萧宴礼侧眸睨她,一本正经的揶揄:“这会也不害怕了?”
林纾晚:“……”
马车又行了一会,终于在一处破旧的院落前停下。
林纾晚缩着脖子下车,见两旁各列了一队手持火把的公府侍卫,人数还不少,便觉得心安了些。
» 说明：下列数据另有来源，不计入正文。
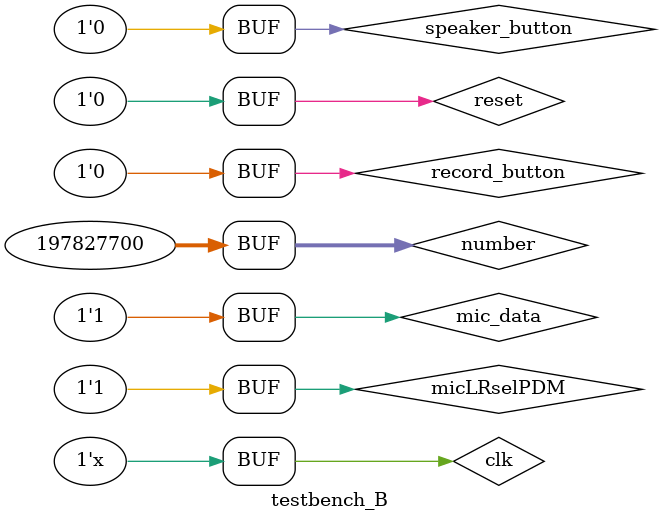
<source format=v>
`timescale 1ns/1ps
module testbench_B;
reg clk, reset, record_button, mic_data, speaker_button;
wire clkout_sys, clkout_mic;

integer i;
reg [31:0] number;
reg [5:0] counter;

wire audEnPWM;
wire micLRselPDM = 1;

wire data_out;

//microphone_controller microphone_controller_inst(clk, reset, record_button, mic_data, clkout_sys, clkout_mic);

sounddriver sounddriver_inst(.clk(clk), .reset(reset), .recordBtnEN(record_button), .micGenCLK(clkout_mic), .micDataPDM(mic_data), .micLRselPDM(micLRselPDM), .playbackBtnEN(speaker_button), .audDataPWM(data_out), .audEnPWM(audEnPWM));
initial 
begin
    clk = 0;
    reset = 1;
    record_button = 0;
    i = 0;
    number = 32'b00001011110010101001110001110100;
    speaker_button = 0;
    #100 reset = 0;
    #250.5 record_button = 1;
    //#1000 record_button = 0;

    

    #5 mic_data = 1;
    #500 mic_data = 1;
    #500 mic_data = 0;
    //record_button = 0;
    #500 mic_data = 1;
    #500 mic_data = 0;
    #500 mic_data = 1;
    #500 mic_data = 1;
    #500 mic_data = 0;
    #500 mic_data = 1;
    #500 mic_data = 1;
    #500 mic_data = 0;
    #500 mic_data = 0;
    #500 mic_data = 0;
    #500 mic_data = 1;
    #500 mic_data = 1;
    #500 mic_data = 0;
    #500 mic_data = 0;
    #500 mic_data = 1;
    #500 mic_data = 0;
    #500 mic_data = 1;
    #500 mic_data = 0;
    #500 mic_data = 1;
    #500 mic_data = 1;
    #500 mic_data = 0;
    #500 mic_data = 1;
    #500 mic_data = 1;
    #500 mic_data = 0;
    #500 mic_data = 0;
    #500 mic_data = 0;
    #500 mic_data = 1;
    #500 mic_data = 1;
    #500 mic_data = 0;

    #500 mic_data = 1;
    #500 mic_data = 0;
    #500 mic_data = 1;
    #500 mic_data = 1;
    #500 mic_data = 1;
    #500 mic_data = 1;
    #500 mic_data = 1;
    #500 mic_data = 1;
    #500 mic_data = 0;
    #500 mic_data = 0;
    #500 mic_data = 0;
    #500 mic_data = 1;
    #500 mic_data = 1;
    #500 mic_data = 1;
    #500 mic_data = 1;
    #500 mic_data = 1;
    #500 mic_data = 0;
    #500 mic_data = 1;
    #500 mic_data = 1;
    #500 mic_data = 0;
    #500 mic_data = 1;
    #500 mic_data = 1;
    #500 mic_data = 1;
    #500 mic_data = 1;
    #500 mic_data = 0;
    #500 mic_data = 1;
    #500 mic_data = 1;
    #500 mic_data = 1;
    #500 mic_data = 0;
    #500 mic_data = 0;
    #500 mic_data = 0;
    #500 mic_data = 1;

    #500 mic_data = 0;
    #500 mic_data = 1;
    #500 mic_data = 0;
    #500 mic_data = 1;
    #500 mic_data = 0;
    #500 mic_data = 1;
    #500 mic_data = 1;
    #500 mic_data = 0;
    #500 mic_data = 1;
    #500 mic_data = 1;
    #500 mic_data = 0;
    #500 mic_data = 0;
    #500 mic_data = 1;
    #500 mic_data = 0;
    #500 mic_data = 1;
    #500 mic_data = 0;
    #500 mic_data = 0;
    #500 mic_data = 0;
    #500 mic_data = 1;
    #500 mic_data = 1;
    #500 mic_data = 0;
    #500 mic_data = 0;
    #500 mic_data = 1;
    #500 mic_data = 0;
    #500 mic_data = 1;
    #500 mic_data = 0;
    #500 mic_data = 1;
    #500 mic_data = 1;
    #500 mic_data = 1;
    #500 mic_data = 0;
    #500 mic_data = 1;
    #500 mic_data = 1; 
    record_button = 0;  
    //#100 speaker_button = 1;
    //#1000 speaker_button = 0;
    // #16494514.5 speaker_button = 1;
    // #10000 speaker_button = 0;
    //#16800 speaker_button = 1;
    //#10000 speaker_button = 0;


    // #1008505 mic_data = 0;
    // #500 mic_data = 1;
    // #500 mic_data = 0;
    // #500 mic_data = 1;
    // #500 mic_data = 0;
    // #500 mic_data = 1;
    // #500 mic_data = 1;
    // #500 mic_data = 0;
    // #500 mic_data = 1;
    // #500 mic_data = 1;
    // #500 mic_data = 0;
    // #500 mic_data = 0;
    // #500 mic_data = 1;
    // #500 mic_data = 0;
    // #500 mic_data = 1;
    // #500 mic_data = 0;
    // #500 mic_data = 0;
    // #500 mic_data = 0;
    // #500 mic_data = 0;
    // #500 mic_data = 1;
    // #500 mic_data = 0;
    // #500 mic_data = 0;
    // #500 mic_data = 1;
    // #500 mic_data = 0;
    // #500 mic_data = 1;
    // #500 mic_data = 0;
    // #500 mic_data = 0;
    // #500 mic_data = 1;
    // #500 mic_data = 1;
    // #500 mic_data = 0;
    // #500 mic_data = 1;
    // #500 mic_data = 1;
    // record_button = 0;
    // #16494514.5 speaker_button = 1;
    // #10000 speaker_button = 0;

    //#100 speaker_button = 1;
    //#1000 speaker_button = 0;

    // #13694626 mic_data = 0;
    // #500 mic_data = 1;
    // #500 mic_data = 0;
    // #500 mic_data = 1;
    // #500 mic_data = 0;
    // #500 mic_data = 1;
    // #500 mic_data = 1;
    // #500 mic_data = 0;
    // #500 mic_data = 1;
    // #500 mic_data = 1;
    // #500 mic_data = 0;
    // #500 mic_data = 0;
    // #500 mic_data = 1;
    // #500 mic_data = 0;
    // #500 mic_data = 1;
    // #500 mic_data = 0;
    // #500 mic_data = 0;
    // #500 mic_data = 0;
    // #500 mic_data = 0;
    // #500 mic_data = 1;
    // #500 mic_data = 0;
    // #500 mic_data = 0;
    // #500 mic_data = 1;
    // #500 mic_data = 0;
    // #500 mic_data = 1;
    // #500 mic_data = 0;
    // #500 mic_data = 0;
    // #500 mic_data = 1;
    // #500 mic_data = 1;
    // #500 mic_data = 0;
    // #500 mic_data = 1;
    // #500 mic_data = 0;
    #16494514.5 speaker_button = 1;
    #10000 speaker_button = 0;


end

// always @(posedge clkout_mic or posedge reset)
// begin
//     if(reset)
//         mic_data <= 1'bx;
//     else if(counter == 6'd31)
//     begin
//         number = $urandom();
//         $display("number is: %d\n", number);
//         i <= 0;
//     end
//     else 
//     begin
//         i <= i +1;
//         if(i == 31)
//             i <= 0;
//     end


// end

// always @(number or i)
// begin
//     mic_data = number[i];
// end

// always @(posedge clkout_mic or posedge reset)
// begin
//     if(reset)
//         counter <= 0;
//     else
//         counter <= counter + 1;
//     if(counter == 6'd32)
//         counter <= 0;
// end

// always @(posedge clkout_mic or posedge reset)
// begin
//     if(reset)
//         mic_data <= 1'bx;
//     else
//     begin
//         mic_data <= {$random}%2;
//         $display("%d", mic_data);
//         // mic_data <= number[i];
//         // i <= i+1;
//     end
// end

// always @(mic_data)
// begin
//     i = i + 1;
// end

always @(i)
begin
    if(i == 33)
    begin
        i = 0;
        //number = 32'b01001110011100110111011000010100;
    end
    //else if (i == 32)
        //number = 32'b01001110011100110111011000010100;

end

always @(posedge clkout_sys)
begin
    $display("time is %t and %d", $time, data_out);
end


always #5 clk = ~clk;

endmodule

</source>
但一抬头,就瞅见茅草屋檐上赫然挂着一块字迹斑驳的木匾:
义庄。
雷明从里面出来,见到萧宴礼便拱手道:“公子,尸体已经在里面了。”
萧宴礼点头,正要抬脚进内,胳膊却被人紧紧拉住,叫他不得动弹。
林纾晚怯怯的问:“那,那里面除了栾纤纤之外,应该还停放了不少死尸吧?
公子金尊玉贵,当真,当真要进去吗?”
萧宴礼懒得跟她废话,反手拽着她便往里拖。
林纾晚简直不敢睁眼去看。
她虽说是道门修行人,资质也是得天独厚,但平生最爱躺平摆烂,向来最令师父头疼。
比她晚进门几年的弟子都已经开始结丹了,她却连百日筑基都还没完成。
她时常想,被发配到这个鬼地方,是不是师父痛恨她暴殄天物,特意降下责罚的。
进了屋。
萧宴礼回头看她,语气不容商量:
“睁眼。”
林纾晚只得把眼睛睁开,但挡着眼睛的手却没拿走。
萧宴礼看不下去了,直接上手,把她的手指一个个掰开,强迫她睁眼扫视屋中全貌。
空阔的堂上,只有四方角落里堆着些缠有蜘蛛网的杂物,并未见一口棺材。
龛案上正儿八经供着一尊关公像,虽然落满灰尘看不出颜色,但神情刚肃,威严赫赫。
林纾晚十分紧张的左右看看,然后问萧宴礼:
“棺材呢?尸体呢?这不是义庄吗?怎么什么都没有?”
萧宴礼已经在临时支就的方椅上坐下,悠闲的倒了一杯清茶。
“尸体正在后面解剖,帘子掀开就是。